Aucune critique, aucune proposition pour le gouvernement
Malgré une balance commerciale déficitaire, la Banque Centrale n’ose remettre le pouvoir en cause. La note de conjoncture n’apporte aucune critique à l’égard du gouvernement ni ne propose d’hypothèses sur des axes de politique économique que le régime pourrait engager. Pourtant, la question de la balance commerciale est toujours problématique. On importe beaucoup plus que ce qu’on exporte. Même si cette situation d’importation massive arrange le gouvernement d’Azali, en ce sens que la fiscalité est sa poule aux œufs d’or, cette démarche favorise davantage la paupérisation des populations. Le chômage ne recule pas dans la mesure où on manque de pôles de production de biens et que nous avons des difficultés dans le secteur des services, qui constitue pour la Banque Mondiale un facteur de ralentissement pour la croissance économique.
Par ailleurs, les transferts de la diaspora demeurent un support majeur pour l’économie du pays. La manne financière qu’elle envoie constitue une importante source de devise permettant de combler le déséquilibre de notre balance commerciale.
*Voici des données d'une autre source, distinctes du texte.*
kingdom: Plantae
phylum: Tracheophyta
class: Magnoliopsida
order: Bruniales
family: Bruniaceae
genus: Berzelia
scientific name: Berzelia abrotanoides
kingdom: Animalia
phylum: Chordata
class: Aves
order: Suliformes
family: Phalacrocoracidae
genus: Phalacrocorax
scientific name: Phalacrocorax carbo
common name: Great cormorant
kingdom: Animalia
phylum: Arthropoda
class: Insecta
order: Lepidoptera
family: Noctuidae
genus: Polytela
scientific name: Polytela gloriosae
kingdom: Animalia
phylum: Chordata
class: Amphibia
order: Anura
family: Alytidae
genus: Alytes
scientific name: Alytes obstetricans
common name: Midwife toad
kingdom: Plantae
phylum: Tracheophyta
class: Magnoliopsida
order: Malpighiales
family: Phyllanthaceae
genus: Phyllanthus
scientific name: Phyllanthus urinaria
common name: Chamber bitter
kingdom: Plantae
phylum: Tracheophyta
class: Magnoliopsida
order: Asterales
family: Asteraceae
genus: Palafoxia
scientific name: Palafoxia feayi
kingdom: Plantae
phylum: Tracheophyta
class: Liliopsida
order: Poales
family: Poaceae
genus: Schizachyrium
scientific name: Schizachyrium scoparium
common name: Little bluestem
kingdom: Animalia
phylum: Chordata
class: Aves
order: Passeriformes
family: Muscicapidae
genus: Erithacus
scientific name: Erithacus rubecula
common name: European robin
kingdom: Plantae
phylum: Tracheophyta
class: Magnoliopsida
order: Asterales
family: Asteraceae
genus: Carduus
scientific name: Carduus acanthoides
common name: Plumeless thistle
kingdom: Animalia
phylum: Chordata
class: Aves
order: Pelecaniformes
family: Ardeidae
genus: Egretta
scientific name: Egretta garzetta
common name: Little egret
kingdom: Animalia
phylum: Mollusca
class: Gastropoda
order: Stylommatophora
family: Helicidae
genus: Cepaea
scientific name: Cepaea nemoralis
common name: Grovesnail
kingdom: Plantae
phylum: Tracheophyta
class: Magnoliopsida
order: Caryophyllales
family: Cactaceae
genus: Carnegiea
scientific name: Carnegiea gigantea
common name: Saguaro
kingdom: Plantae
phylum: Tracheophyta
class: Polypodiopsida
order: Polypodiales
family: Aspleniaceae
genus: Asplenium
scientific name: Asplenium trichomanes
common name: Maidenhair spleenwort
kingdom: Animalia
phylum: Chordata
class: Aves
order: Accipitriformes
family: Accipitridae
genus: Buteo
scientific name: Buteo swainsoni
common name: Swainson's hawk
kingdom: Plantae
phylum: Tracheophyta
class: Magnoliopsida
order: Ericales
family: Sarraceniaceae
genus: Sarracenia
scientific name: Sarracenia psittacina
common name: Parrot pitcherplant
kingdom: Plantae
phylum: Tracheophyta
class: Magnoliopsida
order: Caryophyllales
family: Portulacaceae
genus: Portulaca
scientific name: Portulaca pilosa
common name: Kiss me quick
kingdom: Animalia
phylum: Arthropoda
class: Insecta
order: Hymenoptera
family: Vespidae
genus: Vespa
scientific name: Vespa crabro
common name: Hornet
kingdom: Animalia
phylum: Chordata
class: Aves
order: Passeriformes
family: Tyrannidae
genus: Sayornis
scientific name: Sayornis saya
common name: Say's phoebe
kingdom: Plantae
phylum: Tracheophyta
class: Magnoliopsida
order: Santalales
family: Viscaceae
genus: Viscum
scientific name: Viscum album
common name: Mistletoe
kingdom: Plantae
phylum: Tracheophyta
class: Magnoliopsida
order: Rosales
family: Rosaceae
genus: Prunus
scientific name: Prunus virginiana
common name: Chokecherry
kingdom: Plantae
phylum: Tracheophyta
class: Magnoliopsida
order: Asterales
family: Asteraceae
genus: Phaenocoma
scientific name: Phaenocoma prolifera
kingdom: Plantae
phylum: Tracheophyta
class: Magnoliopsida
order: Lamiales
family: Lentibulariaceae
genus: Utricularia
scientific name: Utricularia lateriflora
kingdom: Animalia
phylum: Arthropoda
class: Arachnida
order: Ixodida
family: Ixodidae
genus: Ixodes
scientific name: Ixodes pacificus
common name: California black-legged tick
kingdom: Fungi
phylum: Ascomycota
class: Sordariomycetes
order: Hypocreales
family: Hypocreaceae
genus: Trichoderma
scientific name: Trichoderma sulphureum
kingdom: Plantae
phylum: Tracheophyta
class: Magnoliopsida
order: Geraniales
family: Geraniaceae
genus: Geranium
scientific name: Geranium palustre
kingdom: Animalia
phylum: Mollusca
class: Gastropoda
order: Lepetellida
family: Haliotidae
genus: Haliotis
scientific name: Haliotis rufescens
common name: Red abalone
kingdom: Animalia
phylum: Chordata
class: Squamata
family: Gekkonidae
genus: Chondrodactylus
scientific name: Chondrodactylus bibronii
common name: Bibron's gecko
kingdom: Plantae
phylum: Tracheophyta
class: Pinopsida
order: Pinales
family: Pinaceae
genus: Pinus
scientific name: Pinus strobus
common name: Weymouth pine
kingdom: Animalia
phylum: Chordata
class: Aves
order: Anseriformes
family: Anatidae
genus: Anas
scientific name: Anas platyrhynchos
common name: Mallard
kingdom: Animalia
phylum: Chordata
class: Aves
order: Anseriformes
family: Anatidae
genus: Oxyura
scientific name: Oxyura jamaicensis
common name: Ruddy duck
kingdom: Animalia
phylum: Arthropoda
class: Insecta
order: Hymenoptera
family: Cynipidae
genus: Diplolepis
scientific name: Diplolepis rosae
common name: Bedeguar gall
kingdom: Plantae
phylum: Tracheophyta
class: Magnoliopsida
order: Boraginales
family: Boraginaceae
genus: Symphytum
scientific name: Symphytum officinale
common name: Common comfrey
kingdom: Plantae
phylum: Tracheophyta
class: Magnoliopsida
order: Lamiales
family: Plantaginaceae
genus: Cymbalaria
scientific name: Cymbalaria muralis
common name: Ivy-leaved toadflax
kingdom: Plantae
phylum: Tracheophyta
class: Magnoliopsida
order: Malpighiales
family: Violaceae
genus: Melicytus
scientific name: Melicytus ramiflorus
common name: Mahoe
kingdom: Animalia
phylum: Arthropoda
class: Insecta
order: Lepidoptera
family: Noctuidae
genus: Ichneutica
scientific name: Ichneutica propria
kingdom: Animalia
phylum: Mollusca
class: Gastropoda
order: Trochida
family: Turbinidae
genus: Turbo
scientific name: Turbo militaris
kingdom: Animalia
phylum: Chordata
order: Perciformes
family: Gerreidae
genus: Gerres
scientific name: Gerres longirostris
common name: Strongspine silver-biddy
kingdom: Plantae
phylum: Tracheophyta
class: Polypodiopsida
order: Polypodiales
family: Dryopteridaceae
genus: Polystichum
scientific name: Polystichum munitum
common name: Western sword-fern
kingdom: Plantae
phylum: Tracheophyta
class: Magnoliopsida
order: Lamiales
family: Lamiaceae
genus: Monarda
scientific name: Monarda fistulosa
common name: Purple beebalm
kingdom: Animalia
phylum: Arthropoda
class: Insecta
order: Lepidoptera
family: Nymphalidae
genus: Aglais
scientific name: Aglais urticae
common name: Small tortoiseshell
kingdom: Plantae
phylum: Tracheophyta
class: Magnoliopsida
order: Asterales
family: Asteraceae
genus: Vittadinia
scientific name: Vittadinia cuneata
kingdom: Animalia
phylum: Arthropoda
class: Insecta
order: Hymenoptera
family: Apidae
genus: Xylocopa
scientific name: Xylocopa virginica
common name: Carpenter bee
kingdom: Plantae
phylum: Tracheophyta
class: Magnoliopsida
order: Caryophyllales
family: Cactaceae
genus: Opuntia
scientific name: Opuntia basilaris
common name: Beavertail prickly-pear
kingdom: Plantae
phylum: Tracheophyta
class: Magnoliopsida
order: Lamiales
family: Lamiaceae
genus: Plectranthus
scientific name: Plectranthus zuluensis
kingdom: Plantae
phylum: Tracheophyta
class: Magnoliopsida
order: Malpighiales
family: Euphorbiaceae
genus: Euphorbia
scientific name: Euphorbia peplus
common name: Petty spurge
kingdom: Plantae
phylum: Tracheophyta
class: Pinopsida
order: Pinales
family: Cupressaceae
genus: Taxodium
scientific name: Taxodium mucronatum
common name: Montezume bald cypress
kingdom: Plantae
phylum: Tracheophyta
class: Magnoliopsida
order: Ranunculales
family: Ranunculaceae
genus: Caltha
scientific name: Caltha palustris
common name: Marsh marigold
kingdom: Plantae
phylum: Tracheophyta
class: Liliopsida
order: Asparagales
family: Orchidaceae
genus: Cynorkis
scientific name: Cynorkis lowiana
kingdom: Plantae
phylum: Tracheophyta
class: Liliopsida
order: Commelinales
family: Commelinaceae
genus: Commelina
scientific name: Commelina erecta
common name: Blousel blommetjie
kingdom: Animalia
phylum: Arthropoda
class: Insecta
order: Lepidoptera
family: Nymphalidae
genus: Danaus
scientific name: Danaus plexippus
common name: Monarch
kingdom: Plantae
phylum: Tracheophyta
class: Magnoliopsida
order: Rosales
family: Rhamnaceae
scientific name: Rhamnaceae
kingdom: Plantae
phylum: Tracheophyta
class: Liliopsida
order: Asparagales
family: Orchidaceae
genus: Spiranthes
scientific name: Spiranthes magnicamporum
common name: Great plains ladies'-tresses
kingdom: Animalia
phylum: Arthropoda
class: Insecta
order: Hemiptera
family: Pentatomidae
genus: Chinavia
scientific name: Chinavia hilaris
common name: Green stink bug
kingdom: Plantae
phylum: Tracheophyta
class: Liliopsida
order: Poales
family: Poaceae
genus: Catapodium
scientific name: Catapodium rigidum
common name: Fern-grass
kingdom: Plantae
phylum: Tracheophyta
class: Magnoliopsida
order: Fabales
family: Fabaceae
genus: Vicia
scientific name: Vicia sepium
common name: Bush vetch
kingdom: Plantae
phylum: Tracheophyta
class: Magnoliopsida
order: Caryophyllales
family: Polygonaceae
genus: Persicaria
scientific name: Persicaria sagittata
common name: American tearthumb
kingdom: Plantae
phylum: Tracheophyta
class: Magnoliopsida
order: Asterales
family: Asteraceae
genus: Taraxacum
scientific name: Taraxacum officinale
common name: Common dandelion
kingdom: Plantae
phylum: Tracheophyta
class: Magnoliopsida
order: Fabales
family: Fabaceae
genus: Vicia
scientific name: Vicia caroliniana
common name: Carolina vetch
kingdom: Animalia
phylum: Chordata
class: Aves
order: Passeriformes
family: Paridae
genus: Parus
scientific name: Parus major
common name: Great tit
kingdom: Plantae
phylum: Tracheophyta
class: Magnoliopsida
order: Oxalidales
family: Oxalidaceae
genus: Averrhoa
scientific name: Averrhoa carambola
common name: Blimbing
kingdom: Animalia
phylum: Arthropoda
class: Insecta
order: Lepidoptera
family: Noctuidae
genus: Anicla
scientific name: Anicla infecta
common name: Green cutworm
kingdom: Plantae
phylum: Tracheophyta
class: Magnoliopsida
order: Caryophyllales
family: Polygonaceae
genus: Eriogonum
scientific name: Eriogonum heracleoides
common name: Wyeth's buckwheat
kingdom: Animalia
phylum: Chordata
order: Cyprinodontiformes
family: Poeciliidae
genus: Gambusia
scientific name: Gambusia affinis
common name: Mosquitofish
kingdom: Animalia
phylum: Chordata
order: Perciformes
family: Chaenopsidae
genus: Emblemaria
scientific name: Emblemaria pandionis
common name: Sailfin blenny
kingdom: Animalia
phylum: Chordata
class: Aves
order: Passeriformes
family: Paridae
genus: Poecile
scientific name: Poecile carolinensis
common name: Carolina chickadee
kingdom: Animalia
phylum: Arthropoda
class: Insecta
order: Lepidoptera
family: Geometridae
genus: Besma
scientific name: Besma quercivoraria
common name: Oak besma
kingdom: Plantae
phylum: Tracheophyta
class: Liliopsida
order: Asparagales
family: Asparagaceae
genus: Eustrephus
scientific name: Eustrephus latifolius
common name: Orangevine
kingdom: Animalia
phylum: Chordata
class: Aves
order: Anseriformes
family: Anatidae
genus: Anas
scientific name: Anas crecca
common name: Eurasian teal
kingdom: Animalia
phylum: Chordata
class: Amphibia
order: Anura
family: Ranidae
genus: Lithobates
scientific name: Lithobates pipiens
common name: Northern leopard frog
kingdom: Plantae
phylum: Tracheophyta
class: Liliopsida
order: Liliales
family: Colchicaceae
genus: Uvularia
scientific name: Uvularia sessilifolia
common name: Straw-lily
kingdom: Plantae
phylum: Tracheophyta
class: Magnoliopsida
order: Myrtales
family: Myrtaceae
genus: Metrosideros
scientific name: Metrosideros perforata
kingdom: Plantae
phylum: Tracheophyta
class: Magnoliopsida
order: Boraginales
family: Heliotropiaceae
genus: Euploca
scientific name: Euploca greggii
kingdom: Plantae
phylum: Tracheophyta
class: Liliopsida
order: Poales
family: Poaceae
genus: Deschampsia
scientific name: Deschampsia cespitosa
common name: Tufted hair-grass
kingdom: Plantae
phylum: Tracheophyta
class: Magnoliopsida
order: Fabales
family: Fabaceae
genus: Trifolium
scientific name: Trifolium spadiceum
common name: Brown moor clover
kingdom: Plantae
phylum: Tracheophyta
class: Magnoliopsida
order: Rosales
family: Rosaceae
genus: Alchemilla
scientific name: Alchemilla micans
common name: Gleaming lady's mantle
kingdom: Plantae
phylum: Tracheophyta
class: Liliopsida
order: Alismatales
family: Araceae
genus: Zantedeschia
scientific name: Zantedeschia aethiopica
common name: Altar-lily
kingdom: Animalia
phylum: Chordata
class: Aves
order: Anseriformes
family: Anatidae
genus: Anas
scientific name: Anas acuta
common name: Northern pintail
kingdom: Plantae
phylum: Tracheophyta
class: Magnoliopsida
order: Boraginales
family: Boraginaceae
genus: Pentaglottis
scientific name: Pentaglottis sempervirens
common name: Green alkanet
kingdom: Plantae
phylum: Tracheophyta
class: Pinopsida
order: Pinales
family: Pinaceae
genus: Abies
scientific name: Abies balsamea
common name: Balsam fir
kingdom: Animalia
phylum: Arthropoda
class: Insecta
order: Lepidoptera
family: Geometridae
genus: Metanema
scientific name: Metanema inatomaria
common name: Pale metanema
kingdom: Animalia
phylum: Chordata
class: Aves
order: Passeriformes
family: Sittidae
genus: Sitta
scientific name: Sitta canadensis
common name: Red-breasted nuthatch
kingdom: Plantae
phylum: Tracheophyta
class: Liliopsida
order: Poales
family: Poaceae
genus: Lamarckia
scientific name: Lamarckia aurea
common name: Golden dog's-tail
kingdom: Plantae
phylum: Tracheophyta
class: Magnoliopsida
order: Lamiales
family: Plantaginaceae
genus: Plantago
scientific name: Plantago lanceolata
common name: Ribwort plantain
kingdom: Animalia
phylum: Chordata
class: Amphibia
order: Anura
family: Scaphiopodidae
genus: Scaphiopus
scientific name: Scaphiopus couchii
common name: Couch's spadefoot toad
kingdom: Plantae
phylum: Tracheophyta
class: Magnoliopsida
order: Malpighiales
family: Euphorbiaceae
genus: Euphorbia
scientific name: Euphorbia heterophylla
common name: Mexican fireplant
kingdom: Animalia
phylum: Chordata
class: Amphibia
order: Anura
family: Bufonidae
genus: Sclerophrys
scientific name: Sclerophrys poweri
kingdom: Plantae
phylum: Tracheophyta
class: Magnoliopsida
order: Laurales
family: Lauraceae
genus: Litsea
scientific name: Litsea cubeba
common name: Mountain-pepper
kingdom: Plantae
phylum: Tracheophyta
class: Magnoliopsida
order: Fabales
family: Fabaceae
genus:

Même si la note de conjoncture affirme qu’à cause de ces transferts beaucoup de Comoriens ne travaillent pas, c’est-à-dire ne sont pas productifs économiquement, c’est quand même grâce à ces transferts que le milieu rural à Ngazidja est moins touché par la pauvreté que celui de Ndzuani, l’île de Ngazidja étant plus représentée dans la diaspora que Ndzuani.